=== Directions for this task ===
Copy out all the records below word for word, leaving out the pictures.

(Supplied data begins)

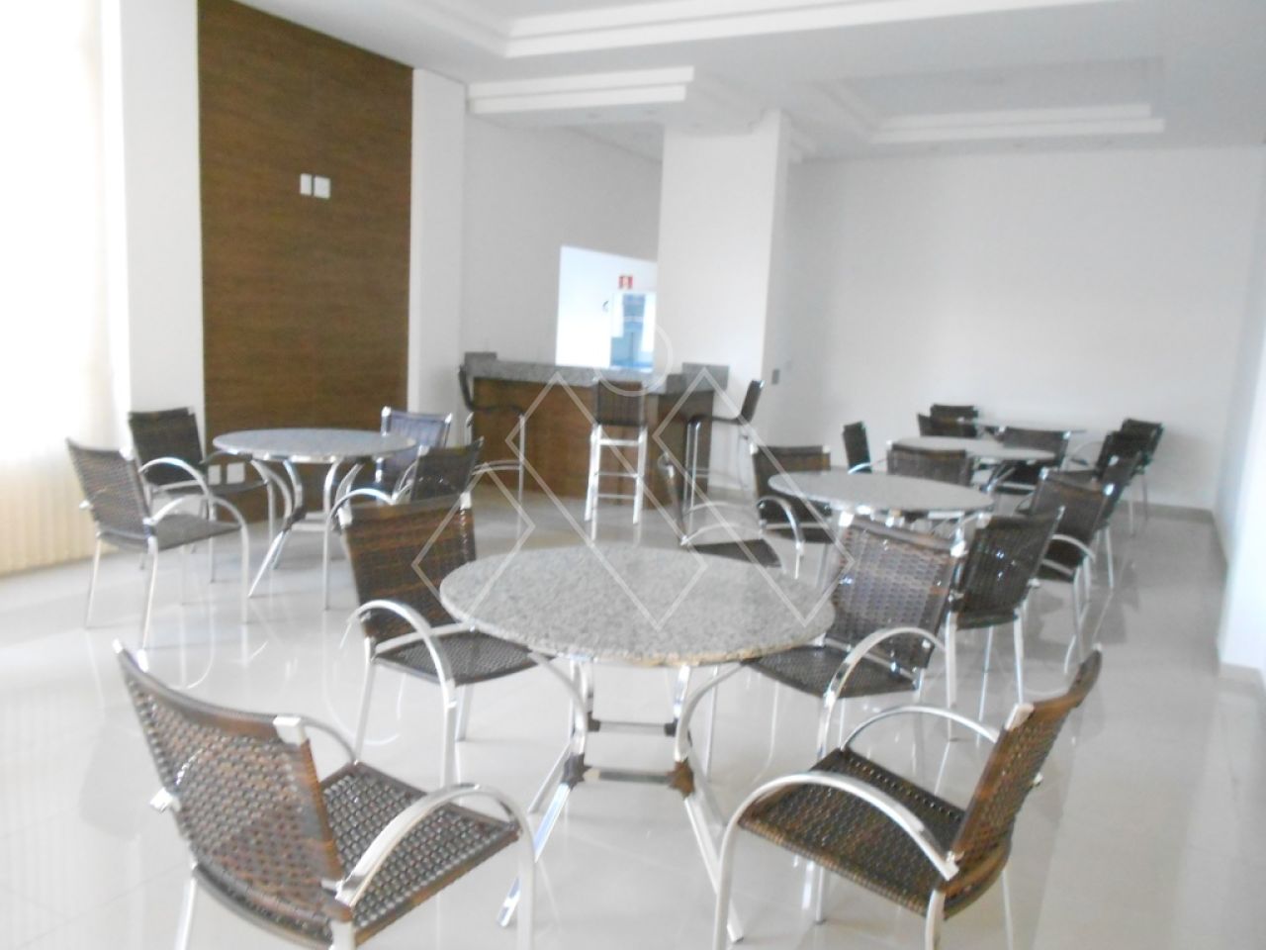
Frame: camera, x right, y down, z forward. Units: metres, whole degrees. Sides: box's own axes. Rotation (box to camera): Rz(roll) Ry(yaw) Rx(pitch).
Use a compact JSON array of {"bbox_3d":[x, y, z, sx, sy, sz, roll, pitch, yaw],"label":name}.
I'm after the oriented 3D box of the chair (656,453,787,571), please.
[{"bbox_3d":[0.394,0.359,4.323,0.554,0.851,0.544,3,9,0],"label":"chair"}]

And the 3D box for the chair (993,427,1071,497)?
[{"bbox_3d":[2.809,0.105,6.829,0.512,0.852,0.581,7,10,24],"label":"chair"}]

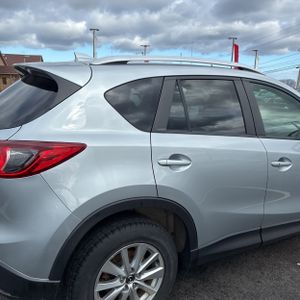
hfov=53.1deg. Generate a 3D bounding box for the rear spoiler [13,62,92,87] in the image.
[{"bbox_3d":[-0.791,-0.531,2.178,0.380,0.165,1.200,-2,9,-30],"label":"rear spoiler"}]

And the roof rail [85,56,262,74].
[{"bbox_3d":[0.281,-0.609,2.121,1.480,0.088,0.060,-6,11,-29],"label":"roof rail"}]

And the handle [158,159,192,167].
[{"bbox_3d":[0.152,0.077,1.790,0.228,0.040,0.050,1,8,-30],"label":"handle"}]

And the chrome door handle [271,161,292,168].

(Supplied data ends)

=== Solved exercise ===
Frame: camera, x right, y down, z forward. Units: metres, whole degrees. Sides: box's own axes. Rotation (box to camera): Rz(roll) Ry(yaw) Rx(pitch).
Use a compact JSON array of {"bbox_3d":[x, y, z, sx, sy, sz, roll, pitch, yaw],"label":name}.
I'm after the oriented 3D box of the chair (656,453,787,571), please.
[{"bbox_3d":[0.394,0.359,4.323,0.554,0.851,0.544,3,9,0],"label":"chair"}]

And the 3D box for the chair (993,427,1071,497)?
[{"bbox_3d":[2.809,0.105,6.829,0.512,0.852,0.581,7,10,24],"label":"chair"}]

hfov=53.1deg. Generate a 3D bounding box for the rear spoiler [13,62,92,87] in the image.
[{"bbox_3d":[-0.791,-0.531,2.178,0.380,0.165,1.200,-2,9,-30],"label":"rear spoiler"}]

And the roof rail [85,56,262,74].
[{"bbox_3d":[0.281,-0.609,2.121,1.480,0.088,0.060,-6,11,-29],"label":"roof rail"}]

And the handle [158,159,192,167].
[{"bbox_3d":[0.152,0.077,1.790,0.228,0.040,0.050,1,8,-30],"label":"handle"}]

And the chrome door handle [271,161,292,168].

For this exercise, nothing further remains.